(Source texts of formatted documents)
/---

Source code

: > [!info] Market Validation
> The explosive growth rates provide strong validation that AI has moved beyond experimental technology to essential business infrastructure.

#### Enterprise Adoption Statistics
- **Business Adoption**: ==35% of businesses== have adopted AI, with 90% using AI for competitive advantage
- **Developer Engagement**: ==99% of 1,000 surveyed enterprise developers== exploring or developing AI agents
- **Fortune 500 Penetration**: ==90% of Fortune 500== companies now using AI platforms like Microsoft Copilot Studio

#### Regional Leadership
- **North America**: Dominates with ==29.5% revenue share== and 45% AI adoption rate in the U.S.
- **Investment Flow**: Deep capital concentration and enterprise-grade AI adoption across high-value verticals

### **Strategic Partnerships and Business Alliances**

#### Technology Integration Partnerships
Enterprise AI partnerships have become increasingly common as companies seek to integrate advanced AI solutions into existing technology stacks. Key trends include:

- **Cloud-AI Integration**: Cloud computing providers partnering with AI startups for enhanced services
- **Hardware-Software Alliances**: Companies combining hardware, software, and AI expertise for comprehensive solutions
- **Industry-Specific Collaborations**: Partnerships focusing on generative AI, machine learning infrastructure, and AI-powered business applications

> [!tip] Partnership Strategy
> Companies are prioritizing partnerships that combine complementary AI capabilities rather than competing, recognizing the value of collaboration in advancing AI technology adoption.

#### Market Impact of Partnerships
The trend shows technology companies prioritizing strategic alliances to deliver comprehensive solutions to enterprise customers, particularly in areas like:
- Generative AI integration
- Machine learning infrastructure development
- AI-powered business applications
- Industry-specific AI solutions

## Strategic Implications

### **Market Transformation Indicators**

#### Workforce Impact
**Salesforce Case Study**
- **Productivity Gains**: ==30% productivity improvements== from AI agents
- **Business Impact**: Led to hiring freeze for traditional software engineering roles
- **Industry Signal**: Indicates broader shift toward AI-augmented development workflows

\---

Directions for this task:
Exact duplication of all the data above is expected.

Exercise output:
Source code

: > [!info] Market Validation
> The explosive growth rates provide strong validation that AI has moved beyond experimental technology to essential business infrastructure.

#### Enterprise Adoption Statistics
- **Business Adoption**: ==35% of businesses== have adopted AI, with 90% using AI for competitive advantage
- **Developer Engagement**: ==99% of 1,000 surveyed enterprise developers== exploring or developing AI agents
- **Fortune 500 Penetration**: ==90% of Fortune 500== companies now using AI platforms like Microsoft Copilot Studio

#### Regional Leadership
- **North America**: Dominates with ==29.5% revenue share== and 45% AI adoption rate in the U.S.
- **Investment Flow**: Deep capital concentration and enterprise-grade AI adoption across high-value verticals

### **Strategic Partnerships and Business Alliances**

#### Technology Integration Partnerships
Enterprise AI partnerships have become increasingly common as companies seek to integrate advanced AI solutions into existing technology stacks. Key trends include:

- **Cloud-AI Integration**: Cloud computing providers partnering with AI startups for enhanced services
- **Hardware-Software Alliances**: Companies combining hardware, software, and AI expertise for comprehensive solutions
- **Industry-Specific Collaborations**: Partnerships focusing on generative AI, machine learning infrastructure, and AI-powered business applications

> [!tip] Partnership Strategy
> Companies are prioritizing partnerships that combine complementary AI capabilities rather than competing, recognizing the value of collaboration in advancing AI technology adoption.

#### Market Impact of Partnerships
The trend shows technology companies prioritizing strategic alliances to deliver comprehensive solutions to enterprise customers, particularly in areas like:
- Generative AI integration
- Machine learning infrastructure development
- AI-powered business applications
- Industry-specific AI solutions

## Strategic Implications

### **Market Transformation Indicators**

#### Workforce Impact
**Salesforce Case Study**
- **Productivity Gains**: ==30% productivity improvements== from AI agents
- **Business Impact**: Led to hiring freeze for traditional software engineering roles
- **Industry Signal**: Indicates broader shift toward AI-augmented development workflows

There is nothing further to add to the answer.